◆ **CHALLENGE 1**
Answer these questions using the Dagstuhl trip report:
(a) How long is the train ride from the regional train station to Türkismühle?
(b) In what year was the new building built?
(c) Besides lecture rooms and living rooms, what three facilities does the new building have?
◆ **CHALLENGE 2**
Carry on writing the Dagstuhl seminar trip report, starting after its last sentence.

◆ **DOCUMENT**
2025-09-28: Trip report: Dagstuhl Seminar 25382: Open Scholarly Information Systems: Status Quo, Challenges, Opportunities


During September 14-19, I was honored to organize and participate in the Dagstuhl Seminar titled Open Scholarly Information Systems: Status Quo, Challenges, Opportunities. The seminar was held at Schloss Dagstuhl, a small castle-like computer science center in the west of Germany. 


What is unique about Dagstuhl is that it is located in a wood, very isolated from big cities. The nearest town, Wadern, is 30 minutes on foot, and there is no public transportation. After landing at the huge Frankfurt airport, one has to take the train for 2 hrs from the regional train station to Türkismühle. Then you must take a taxi because there is no public transportation. Based on the recommendation of the Dagstuhl website, I had to reserve a taxi from Taxi Martin at least 3 days in advance. Of course, I had to reserve it again when I left at 4 am! 

The whole building contains two parts: an old building, which was built 260 years ago, and a new building, built in 2001. The two buildings are connected with a bridge on the second floor. In addition to lecture rooms and living rooms, the old building has a dining room, a kitchen, a piano room, and a backyard, which is very nice for afternoon teas and outdoor discussions. In addition to lectures and living rooms, the new building has a laundry room, a sauna, and a gym.  Both buildings are covered by Wifi. Coffee (including espresso drinks), sparkling water, and wine are available 24/7. The center has everything you need for research, except cars. You have to walk if you need to get out.

◆ **DATA ROWS**
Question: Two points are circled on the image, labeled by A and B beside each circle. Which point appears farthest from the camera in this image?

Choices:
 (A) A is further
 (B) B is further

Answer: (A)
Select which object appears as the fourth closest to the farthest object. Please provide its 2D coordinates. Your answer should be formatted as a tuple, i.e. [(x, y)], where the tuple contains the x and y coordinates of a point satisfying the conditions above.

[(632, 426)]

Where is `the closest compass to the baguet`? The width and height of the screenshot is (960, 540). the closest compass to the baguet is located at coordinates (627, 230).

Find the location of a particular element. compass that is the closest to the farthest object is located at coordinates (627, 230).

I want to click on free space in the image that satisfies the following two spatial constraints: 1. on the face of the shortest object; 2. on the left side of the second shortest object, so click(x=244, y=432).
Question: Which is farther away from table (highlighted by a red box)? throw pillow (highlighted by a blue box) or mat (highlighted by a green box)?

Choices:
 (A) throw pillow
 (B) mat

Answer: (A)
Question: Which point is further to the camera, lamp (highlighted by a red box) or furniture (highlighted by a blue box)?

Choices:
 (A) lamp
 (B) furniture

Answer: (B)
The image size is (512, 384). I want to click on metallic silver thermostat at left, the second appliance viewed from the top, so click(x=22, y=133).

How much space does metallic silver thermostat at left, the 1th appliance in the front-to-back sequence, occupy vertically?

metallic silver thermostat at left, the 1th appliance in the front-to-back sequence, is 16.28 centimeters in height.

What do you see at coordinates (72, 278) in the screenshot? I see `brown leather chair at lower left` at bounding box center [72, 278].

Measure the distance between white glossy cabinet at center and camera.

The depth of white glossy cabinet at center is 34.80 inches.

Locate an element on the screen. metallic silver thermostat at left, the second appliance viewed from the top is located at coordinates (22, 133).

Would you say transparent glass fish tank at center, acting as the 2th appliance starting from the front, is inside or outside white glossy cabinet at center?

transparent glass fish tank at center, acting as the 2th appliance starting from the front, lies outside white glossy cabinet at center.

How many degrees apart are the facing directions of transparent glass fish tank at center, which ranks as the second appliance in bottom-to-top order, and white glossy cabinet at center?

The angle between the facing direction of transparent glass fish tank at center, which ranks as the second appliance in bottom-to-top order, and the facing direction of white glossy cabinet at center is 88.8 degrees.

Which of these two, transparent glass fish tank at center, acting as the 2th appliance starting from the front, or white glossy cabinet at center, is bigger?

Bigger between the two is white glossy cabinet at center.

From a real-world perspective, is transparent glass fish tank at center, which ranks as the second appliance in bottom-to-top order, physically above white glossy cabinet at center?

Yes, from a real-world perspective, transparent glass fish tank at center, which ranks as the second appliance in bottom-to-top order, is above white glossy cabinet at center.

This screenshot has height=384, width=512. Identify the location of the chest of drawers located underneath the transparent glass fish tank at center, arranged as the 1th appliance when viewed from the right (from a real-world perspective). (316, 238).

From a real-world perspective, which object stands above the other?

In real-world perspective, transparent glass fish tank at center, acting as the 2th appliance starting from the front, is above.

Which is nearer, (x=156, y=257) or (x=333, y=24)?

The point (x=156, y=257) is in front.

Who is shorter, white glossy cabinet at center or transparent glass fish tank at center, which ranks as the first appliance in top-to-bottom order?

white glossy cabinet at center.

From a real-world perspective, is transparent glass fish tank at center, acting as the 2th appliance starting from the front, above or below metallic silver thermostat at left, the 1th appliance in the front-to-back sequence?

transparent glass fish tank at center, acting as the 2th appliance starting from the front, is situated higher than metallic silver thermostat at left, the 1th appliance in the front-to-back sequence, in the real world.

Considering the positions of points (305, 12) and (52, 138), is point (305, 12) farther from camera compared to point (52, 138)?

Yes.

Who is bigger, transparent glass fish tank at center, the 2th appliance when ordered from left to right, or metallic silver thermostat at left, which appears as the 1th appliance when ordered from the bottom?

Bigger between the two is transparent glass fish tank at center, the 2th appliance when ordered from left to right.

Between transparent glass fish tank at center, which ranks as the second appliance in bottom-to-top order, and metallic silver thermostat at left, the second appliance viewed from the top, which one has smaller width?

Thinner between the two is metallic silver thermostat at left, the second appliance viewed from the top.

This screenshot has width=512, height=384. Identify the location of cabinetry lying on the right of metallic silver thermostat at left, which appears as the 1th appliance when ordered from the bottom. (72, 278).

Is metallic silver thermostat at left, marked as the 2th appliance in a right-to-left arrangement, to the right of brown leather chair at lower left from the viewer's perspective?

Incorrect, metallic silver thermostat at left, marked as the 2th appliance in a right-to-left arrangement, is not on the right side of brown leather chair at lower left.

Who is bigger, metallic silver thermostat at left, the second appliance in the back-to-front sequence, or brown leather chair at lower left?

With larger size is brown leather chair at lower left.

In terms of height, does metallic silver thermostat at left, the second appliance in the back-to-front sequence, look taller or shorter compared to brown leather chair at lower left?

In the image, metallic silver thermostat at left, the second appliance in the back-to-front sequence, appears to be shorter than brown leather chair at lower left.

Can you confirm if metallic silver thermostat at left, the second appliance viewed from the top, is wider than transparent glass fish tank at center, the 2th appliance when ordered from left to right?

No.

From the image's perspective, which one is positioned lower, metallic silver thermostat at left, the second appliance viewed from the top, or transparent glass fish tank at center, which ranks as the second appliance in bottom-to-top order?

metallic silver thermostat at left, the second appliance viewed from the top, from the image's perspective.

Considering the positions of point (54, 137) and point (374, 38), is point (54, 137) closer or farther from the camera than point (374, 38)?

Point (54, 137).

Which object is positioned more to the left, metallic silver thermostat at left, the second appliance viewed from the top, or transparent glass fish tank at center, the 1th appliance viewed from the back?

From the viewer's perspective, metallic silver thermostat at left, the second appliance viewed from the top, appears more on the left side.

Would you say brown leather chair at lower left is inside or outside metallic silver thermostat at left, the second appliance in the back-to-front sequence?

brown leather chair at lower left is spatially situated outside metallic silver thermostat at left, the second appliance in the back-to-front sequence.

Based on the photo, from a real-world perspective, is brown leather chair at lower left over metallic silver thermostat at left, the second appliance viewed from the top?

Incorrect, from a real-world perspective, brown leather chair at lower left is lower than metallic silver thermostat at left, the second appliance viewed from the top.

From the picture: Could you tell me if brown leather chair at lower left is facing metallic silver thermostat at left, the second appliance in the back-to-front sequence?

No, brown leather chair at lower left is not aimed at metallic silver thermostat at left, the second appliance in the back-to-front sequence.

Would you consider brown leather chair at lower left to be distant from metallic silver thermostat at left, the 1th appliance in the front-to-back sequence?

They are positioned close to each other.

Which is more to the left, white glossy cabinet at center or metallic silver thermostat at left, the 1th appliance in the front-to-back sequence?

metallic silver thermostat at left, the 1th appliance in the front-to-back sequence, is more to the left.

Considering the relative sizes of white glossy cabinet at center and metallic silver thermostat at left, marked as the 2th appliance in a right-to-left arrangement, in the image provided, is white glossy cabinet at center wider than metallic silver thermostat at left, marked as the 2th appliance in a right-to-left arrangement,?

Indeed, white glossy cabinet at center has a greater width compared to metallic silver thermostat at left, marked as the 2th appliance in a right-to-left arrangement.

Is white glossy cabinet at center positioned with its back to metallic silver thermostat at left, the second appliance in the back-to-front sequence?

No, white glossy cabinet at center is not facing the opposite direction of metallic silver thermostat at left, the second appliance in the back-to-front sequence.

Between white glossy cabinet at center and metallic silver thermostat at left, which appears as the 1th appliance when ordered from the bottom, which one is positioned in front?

◆ **TASK RESPONSE 1**
(a) 2 hours.
(b) 2001.
(c) A laundry room, a sauna, and a gym.

◆ **TASK RESPONSE 2**
The core organization team consists of five people around the world, including Hannah Bast (chair, Germany), Marcel Ackermann (coordinator, Germany), Guillaume Cabanac (co-chair, France), Paolo Manghi (co-chair, Italy), and me (co-chair, United States). We started drafting the proposal back in March 2023. The original goal was to celebrate the 32nd anniversary of DBLP, a legendary digital library for computer and information sciences. Later on, the plan evolved to assemble about 40 scholars to discuss a broader topic: open scholarly information systems (OSIs). To carefully control the size of the seminar and guarantee attendance, the organization team sent invitations at least 3 rounds. The invited people include PIs, core technical people, or directors of well-known digital libraries (e.g., Google Scholar, arXiv, CORE, OpenAIRE, OpenReview, NDLTD, and CiteSeerX),  researchers in particular domains (e.g., Natural Language Processing, semantic web, digital libraries, information retrieval), and software companies about open data (e.g., Digital Science). 

Different from computer science conferences and workshops, the seminar was held in a way with short talks (10 min -- 20 min) and plenty of time for plenary and small group discussions, and social activities. The final report is collaboratively edited. The activities each day are outlined below.

Monday

Tuesday 

  • Talks
  • Find Topics for Working Groups (Everyone) 
  • Wrap-up Working Group descriptions
  • Lunch break
    • Working groups, Session 1 (Everyone) 
    • Working groups, Session 2 (Everyone)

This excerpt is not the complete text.